#### [Action item]
Take the material below from its first line through the line containing "or promote products" and, please, write those lines again exactly.

#### [Given data]
━━━━━━━━

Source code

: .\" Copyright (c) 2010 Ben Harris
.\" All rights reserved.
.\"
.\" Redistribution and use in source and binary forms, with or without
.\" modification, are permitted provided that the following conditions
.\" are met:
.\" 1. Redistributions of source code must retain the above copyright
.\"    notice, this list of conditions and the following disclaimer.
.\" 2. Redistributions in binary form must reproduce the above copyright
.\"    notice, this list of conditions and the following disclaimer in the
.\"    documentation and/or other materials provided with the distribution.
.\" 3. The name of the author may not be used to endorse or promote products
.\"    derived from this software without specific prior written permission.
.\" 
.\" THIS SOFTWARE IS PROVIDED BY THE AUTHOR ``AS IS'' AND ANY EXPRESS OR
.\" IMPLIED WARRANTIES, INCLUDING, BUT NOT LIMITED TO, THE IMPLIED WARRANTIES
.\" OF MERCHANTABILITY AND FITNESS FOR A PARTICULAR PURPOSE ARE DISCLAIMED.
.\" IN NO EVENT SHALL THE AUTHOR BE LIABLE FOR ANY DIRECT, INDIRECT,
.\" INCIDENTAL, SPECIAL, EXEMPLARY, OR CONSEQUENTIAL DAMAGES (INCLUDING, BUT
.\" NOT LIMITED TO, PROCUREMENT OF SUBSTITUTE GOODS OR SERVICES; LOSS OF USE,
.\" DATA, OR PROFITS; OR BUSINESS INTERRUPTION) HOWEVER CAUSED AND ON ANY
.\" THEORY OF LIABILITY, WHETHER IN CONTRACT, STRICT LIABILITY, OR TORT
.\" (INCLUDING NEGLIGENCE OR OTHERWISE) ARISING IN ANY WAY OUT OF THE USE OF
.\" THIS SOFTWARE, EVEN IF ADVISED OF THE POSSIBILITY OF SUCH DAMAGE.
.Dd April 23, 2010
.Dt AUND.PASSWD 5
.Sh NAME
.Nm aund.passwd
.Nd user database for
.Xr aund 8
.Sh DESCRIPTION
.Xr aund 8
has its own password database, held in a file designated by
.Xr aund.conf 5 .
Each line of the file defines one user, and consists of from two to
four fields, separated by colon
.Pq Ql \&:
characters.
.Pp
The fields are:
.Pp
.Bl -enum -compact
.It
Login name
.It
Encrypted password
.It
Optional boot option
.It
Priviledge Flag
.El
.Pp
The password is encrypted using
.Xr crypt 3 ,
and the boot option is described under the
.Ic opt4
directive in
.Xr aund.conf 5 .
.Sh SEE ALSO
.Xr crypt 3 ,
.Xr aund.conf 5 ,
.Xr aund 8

━━━━━━━━

#### [Written response]
Source code

: .\" Copyright (c) 2010 Ben Harris
.\" All rights reserved.
.\"
.\" Redistribution and use in source and binary forms, with or without
.\" modification, are permitted provided that the following conditions
.\" are met:
.\" 1. Redistributions of source code must retain the above copyright
.\"    notice, this list of conditions and the following disclaimer.
.\" 2. Redistributions in binary form must reproduce the above copyright
.\"    notice, this list of conditions and the following disclaimer in the
.\"    documentation and/or other materials provided with the distribution.
.\" 3. The name of the author may not be used to endorse or promote products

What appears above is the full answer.